*Work required:* One exact copy of the listing, minus the images, is the required answer.
▶
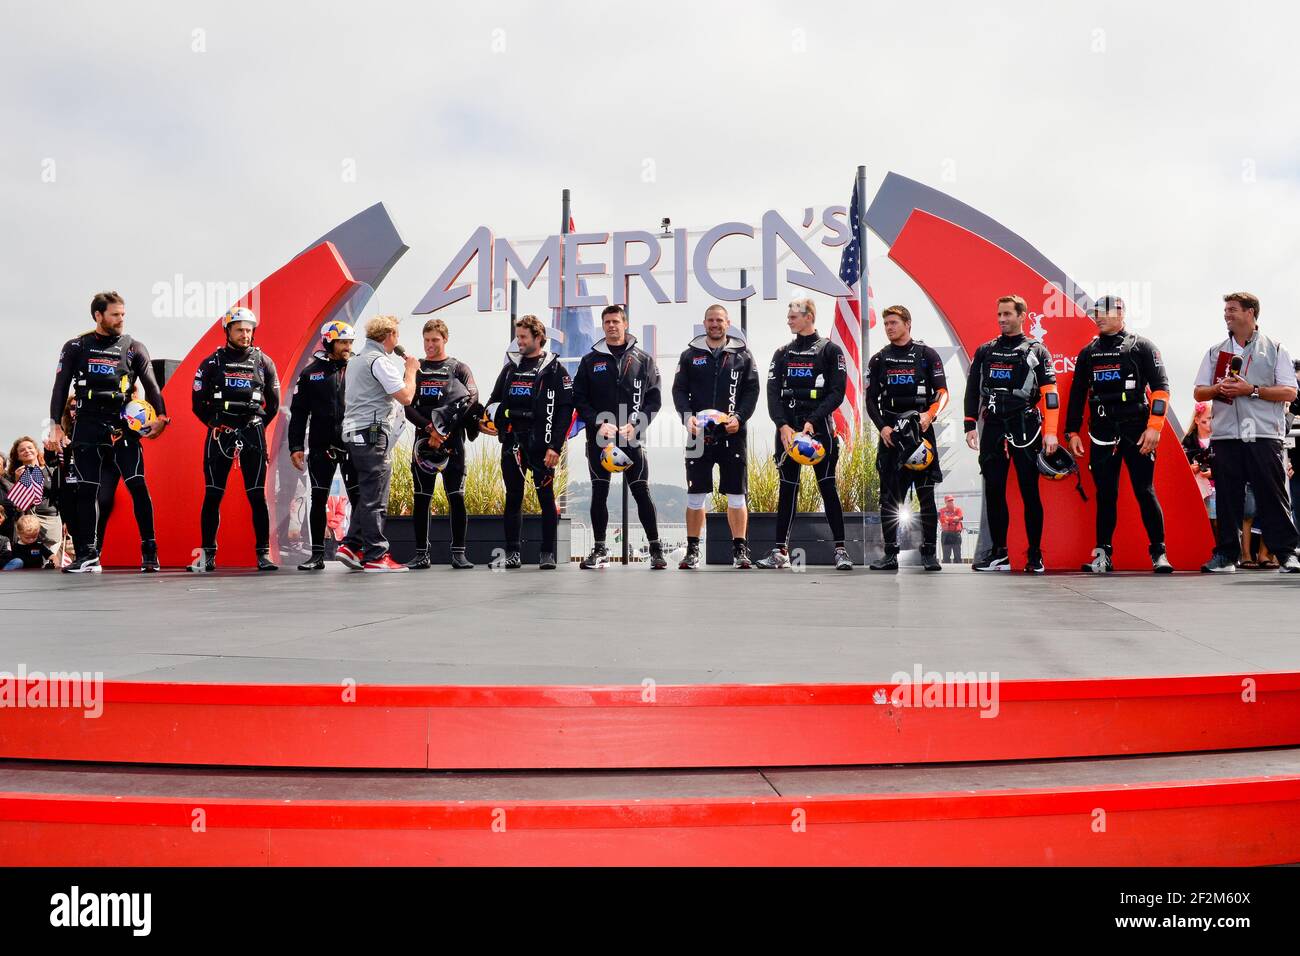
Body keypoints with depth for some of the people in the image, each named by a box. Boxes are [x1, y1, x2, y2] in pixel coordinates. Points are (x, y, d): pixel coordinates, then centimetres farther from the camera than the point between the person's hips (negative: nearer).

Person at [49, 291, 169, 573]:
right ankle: (87, 555, 9)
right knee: (86, 490, 2)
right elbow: (60, 387, 8)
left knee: (138, 485, -11)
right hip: (87, 427, 1)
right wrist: (55, 425, -1)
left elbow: (151, 385, 5)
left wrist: (161, 417, -10)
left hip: (123, 425, -1)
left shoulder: (134, 348, 9)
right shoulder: (76, 347, 9)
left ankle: (149, 551, -6)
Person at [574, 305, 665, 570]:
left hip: (632, 438, -1)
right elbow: (579, 398, 5)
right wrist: (598, 423, -10)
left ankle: (656, 548, 6)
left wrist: (636, 425, -10)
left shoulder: (643, 360, 6)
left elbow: (654, 399, 3)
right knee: (599, 493, 5)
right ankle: (599, 550, 13)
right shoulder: (590, 361, 8)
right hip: (599, 438, 1)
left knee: (642, 493, -2)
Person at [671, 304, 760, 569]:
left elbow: (752, 390, 4)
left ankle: (739, 550, 9)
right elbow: (679, 390, 5)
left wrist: (739, 417, -10)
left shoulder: (742, 354, 7)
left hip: (732, 432, 0)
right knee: (695, 494, 3)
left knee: (736, 495, 2)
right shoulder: (690, 354, 8)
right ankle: (692, 551, 10)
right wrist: (687, 416, -11)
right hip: (699, 432, 0)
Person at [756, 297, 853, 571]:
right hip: (787, 427, 4)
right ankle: (780, 551, 9)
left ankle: (840, 550, -2)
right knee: (787, 489, 6)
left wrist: (812, 421, -16)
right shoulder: (782, 353, 14)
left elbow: (837, 392, -5)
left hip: (819, 426, -4)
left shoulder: (830, 350, 3)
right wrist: (783, 425, -11)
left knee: (828, 487, -5)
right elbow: (773, 393, 5)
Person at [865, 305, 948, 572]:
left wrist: (929, 415, -18)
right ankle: (890, 554, 6)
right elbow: (871, 400, 11)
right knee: (888, 496, 1)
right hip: (889, 433, 3)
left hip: (921, 429, -2)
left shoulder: (927, 355, 5)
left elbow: (942, 392, 1)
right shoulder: (879, 360, 13)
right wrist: (882, 427, -4)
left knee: (926, 494, -3)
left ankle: (929, 553, 1)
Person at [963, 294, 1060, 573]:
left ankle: (1035, 555, 4)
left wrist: (1050, 433, -10)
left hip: (1025, 429, -3)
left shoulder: (1037, 351, 4)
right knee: (993, 491, 4)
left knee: (1029, 492, -3)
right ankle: (998, 553, 11)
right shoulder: (985, 351, 14)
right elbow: (972, 390, 14)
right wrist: (970, 426, 6)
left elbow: (1050, 393, -2)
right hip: (993, 428, 4)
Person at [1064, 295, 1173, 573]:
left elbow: (1160, 388, -4)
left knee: (1145, 492, -4)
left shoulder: (1141, 347, 2)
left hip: (1137, 432, -4)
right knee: (1105, 495, 5)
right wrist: (1072, 432, 11)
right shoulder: (1088, 353, 15)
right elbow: (1077, 395, 17)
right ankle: (1103, 554, 10)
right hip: (1102, 434, 4)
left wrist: (1154, 427, -13)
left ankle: (1159, 552, 3)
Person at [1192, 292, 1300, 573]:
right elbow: (1199, 393, 14)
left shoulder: (1274, 349, 8)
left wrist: (1252, 389, -12)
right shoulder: (1215, 352, 17)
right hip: (1225, 435, 3)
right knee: (1227, 496, 2)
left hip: (1264, 434, -3)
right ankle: (1226, 554, 6)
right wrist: (1218, 389, -7)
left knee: (1273, 494, -4)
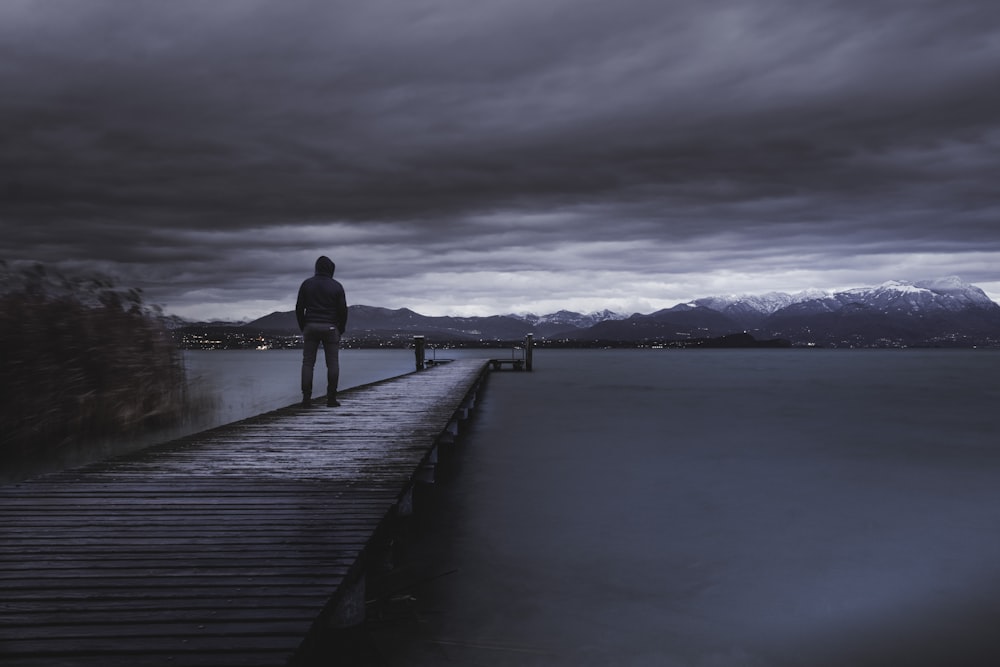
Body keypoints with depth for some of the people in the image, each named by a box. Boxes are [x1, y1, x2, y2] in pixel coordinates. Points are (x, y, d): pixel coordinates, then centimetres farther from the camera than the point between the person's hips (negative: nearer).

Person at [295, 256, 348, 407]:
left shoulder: (306, 284, 4)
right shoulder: (337, 286, -1)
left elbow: (299, 308, 4)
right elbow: (343, 310, -1)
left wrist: (303, 328, 13)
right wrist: (341, 329, 11)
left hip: (310, 327, 2)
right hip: (330, 327, -2)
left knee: (308, 362, 4)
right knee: (333, 363, 3)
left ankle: (306, 398, -1)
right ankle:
◀
*Written response:*
Body keypoints with depth for some of the people in the image, each named by a box. Boxes are [x1, y1, x2, y2] in pixel coordinates. Points are (x, y, d): pixel coordinates, then centimetres farther from the camera than the point between the person's hips (negative: nearer).

Person at [49, 291, 169, 573]:
right ankle: (87, 555, 9)
right knee: (86, 490, 2)
right elbow: (60, 387, 8)
left knee: (138, 485, -11)
right hip: (87, 427, 1)
right wrist: (55, 425, -1)
left elbow: (151, 385, 5)
left wrist: (161, 417, -10)
left hip: (123, 425, -1)
left shoulder: (134, 348, 9)
right shoulder: (76, 347, 9)
left ankle: (149, 551, -6)
Person at [574, 305, 665, 570]:
left hip: (632, 438, -1)
right elbow: (579, 398, 5)
right wrist: (598, 423, -10)
left ankle: (656, 548, 6)
left wrist: (636, 425, -10)
left shoulder: (643, 360, 6)
left elbow: (654, 399, 3)
right knee: (599, 493, 5)
right ankle: (599, 550, 13)
right shoulder: (590, 361, 8)
right hip: (599, 438, 1)
left knee: (642, 493, -2)
Person at [671, 304, 760, 569]:
left elbow: (752, 390, 4)
left ankle: (739, 550, 9)
right elbow: (679, 390, 5)
left wrist: (739, 417, -10)
left shoulder: (742, 354, 7)
left hip: (732, 432, 0)
right knee: (695, 494, 3)
left knee: (736, 495, 2)
right shoulder: (690, 354, 8)
right ankle: (692, 551, 10)
right wrist: (687, 416, -11)
right hip: (699, 432, 0)
Person at [756, 297, 853, 571]:
right hip: (787, 427, 4)
right ankle: (780, 551, 9)
left ankle: (840, 550, -2)
right knee: (787, 489, 6)
left wrist: (812, 421, -16)
right shoulder: (782, 353, 14)
left elbow: (837, 392, -5)
left hip: (819, 426, -4)
left shoulder: (830, 350, 3)
right wrist: (783, 425, -11)
left knee: (828, 487, -5)
right elbow: (773, 393, 5)
Person at [865, 305, 948, 572]:
left wrist: (929, 415, -18)
right ankle: (890, 554, 6)
right elbow: (871, 400, 11)
right knee: (888, 496, 1)
right hip: (889, 433, 3)
left hip: (921, 429, -2)
left shoulder: (927, 355, 5)
left elbow: (942, 392, 1)
right shoulder: (879, 360, 13)
right wrist: (882, 427, -4)
left knee: (926, 494, -3)
left ankle: (929, 553, 1)
Person at [963, 294, 1060, 573]:
left ankle: (1035, 555, 4)
left wrist: (1050, 433, -10)
left hip: (1025, 429, -3)
left shoulder: (1037, 351, 4)
right knee: (993, 491, 4)
left knee: (1029, 492, -3)
right ankle: (998, 553, 11)
right shoulder: (985, 351, 14)
right elbow: (972, 390, 14)
right wrist: (970, 426, 6)
left elbow: (1050, 393, -2)
right hip: (993, 428, 4)
Person at [1064, 295, 1173, 573]:
left elbow: (1160, 388, -4)
left knee: (1145, 492, -4)
left shoulder: (1141, 347, 2)
left hip: (1137, 432, -4)
right knee: (1105, 495, 5)
right wrist: (1072, 432, 11)
right shoulder: (1088, 353, 15)
right elbow: (1077, 395, 17)
right ankle: (1103, 554, 10)
right hip: (1102, 434, 4)
left wrist: (1154, 427, -13)
left ankle: (1159, 552, 3)
Person at [1192, 292, 1300, 573]:
right elbow: (1199, 393, 14)
left shoulder: (1274, 349, 8)
left wrist: (1252, 389, -12)
right shoulder: (1215, 352, 17)
right hip: (1225, 435, 3)
right knee: (1227, 496, 2)
left hip: (1264, 434, -3)
right ankle: (1226, 554, 6)
right wrist: (1218, 389, -7)
left knee: (1273, 494, -4)
Body keypoints with depth for some of the people in the image, each named by a box. Boxes are [x1, y1, x2, y2] in pixel coordinates. Points are (x, y, d): pixel coordinates, then centimetres farther from the camera than the point between the person's hips (negative: nearer).

Person at [295, 256, 348, 407]:
left shoulder: (306, 284, 4)
right shoulder: (337, 286, -1)
left elbow: (299, 308, 4)
right elbow: (343, 310, -1)
left wrist: (303, 328, 13)
right wrist: (341, 329, 11)
left hip: (310, 327, 2)
right hip: (330, 327, -2)
left knee: (308, 362, 4)
right knee: (333, 363, 3)
left ankle: (306, 398, -1)
right ankle:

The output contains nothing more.